United Airlines President Scott Kirby reported in today’s earning call that the growth rate for their co-brand credit card lags both American and Delta.
And he believes United is adding cardmembers at a slower pace than American even as American discloses that their revenue is suffering because card signups are below projection.
Like at American, there’s no strong diagnosis of why card signups are down. I’ve suggested that major airline loyalty programs aren’t seeing card growth and thus revenue growth as planned at the same time the miles earned off of those cards have become worth less.
Not only are premium cabin award prices way up but MileagePlus didn’t just raise some award fees and eliminate many stopovers they also changed how they price awards — if the computer doesn’t suggest the award, they charge more miles.
One competing explanation for disappointing card signups could be that people just aren’t signing up for credit cards generally, but we know that isn’t true.
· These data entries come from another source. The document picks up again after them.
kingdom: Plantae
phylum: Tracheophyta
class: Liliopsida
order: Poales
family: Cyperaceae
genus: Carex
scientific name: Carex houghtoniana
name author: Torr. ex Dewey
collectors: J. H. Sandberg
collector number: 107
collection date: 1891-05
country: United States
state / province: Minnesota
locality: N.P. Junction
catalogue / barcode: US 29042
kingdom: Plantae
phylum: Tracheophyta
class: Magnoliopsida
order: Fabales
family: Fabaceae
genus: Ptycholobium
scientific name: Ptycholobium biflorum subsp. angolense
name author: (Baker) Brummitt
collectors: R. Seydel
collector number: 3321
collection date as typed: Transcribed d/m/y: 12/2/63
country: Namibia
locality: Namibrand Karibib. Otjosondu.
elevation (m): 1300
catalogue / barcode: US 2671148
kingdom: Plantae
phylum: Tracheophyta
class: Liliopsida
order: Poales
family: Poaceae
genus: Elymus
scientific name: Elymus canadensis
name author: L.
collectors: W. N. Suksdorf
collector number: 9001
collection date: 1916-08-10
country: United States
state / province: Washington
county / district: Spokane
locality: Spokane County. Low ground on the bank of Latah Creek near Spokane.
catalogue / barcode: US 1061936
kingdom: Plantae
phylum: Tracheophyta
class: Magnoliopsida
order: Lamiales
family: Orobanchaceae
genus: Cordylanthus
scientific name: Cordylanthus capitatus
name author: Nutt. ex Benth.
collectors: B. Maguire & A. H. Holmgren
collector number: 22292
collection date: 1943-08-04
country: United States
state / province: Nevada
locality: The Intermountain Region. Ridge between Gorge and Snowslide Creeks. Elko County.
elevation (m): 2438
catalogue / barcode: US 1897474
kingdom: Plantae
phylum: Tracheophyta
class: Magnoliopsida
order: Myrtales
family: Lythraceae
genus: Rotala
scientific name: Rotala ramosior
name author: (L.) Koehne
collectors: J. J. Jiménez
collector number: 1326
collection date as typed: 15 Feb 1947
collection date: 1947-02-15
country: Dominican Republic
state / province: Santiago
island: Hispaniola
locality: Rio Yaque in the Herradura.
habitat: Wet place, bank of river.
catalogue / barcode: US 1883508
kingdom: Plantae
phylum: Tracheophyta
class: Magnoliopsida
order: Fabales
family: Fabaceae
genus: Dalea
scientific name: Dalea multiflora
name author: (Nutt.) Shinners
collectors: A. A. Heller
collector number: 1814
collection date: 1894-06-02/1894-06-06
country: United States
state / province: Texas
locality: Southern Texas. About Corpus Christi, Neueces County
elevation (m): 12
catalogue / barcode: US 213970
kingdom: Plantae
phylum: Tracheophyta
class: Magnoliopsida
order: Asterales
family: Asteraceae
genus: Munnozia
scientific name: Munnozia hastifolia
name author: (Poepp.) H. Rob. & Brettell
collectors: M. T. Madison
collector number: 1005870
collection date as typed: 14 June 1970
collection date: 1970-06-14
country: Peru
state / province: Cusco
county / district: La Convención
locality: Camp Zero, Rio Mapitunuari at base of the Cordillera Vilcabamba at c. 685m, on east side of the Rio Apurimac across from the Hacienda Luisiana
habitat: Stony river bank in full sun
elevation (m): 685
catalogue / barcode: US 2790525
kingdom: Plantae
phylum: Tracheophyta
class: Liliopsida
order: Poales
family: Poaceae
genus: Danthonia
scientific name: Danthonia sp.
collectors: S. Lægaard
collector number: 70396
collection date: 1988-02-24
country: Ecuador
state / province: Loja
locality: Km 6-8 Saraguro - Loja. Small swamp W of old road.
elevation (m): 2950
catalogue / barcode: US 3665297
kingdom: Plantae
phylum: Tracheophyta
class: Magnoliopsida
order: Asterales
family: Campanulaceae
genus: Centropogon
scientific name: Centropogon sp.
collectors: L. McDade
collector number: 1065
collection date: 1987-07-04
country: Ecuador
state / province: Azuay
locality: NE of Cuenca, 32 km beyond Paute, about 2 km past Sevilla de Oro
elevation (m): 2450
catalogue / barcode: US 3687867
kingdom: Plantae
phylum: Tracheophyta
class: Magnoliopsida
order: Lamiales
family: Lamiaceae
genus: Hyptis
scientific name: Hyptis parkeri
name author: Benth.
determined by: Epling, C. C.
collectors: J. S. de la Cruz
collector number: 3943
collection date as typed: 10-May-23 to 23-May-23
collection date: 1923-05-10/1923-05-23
While the card business is reportedly down at American Express that doesn’t appear to be true at Chase or Citibank.
Kirby said they’re communicating their concerns about signups to Chase, but then backpedaled a bit as it sounded like their co-brand partner was at fault. He suggested one problem is that the “best acquisition channel is onboard” at American and, he believes, also at Delta. (Kirby has recent knowledge of performance at American, since he was President there until late summer, and doesn’t have direct knowledge of Delta.)
Expect to see onboard credit card pitches come to United.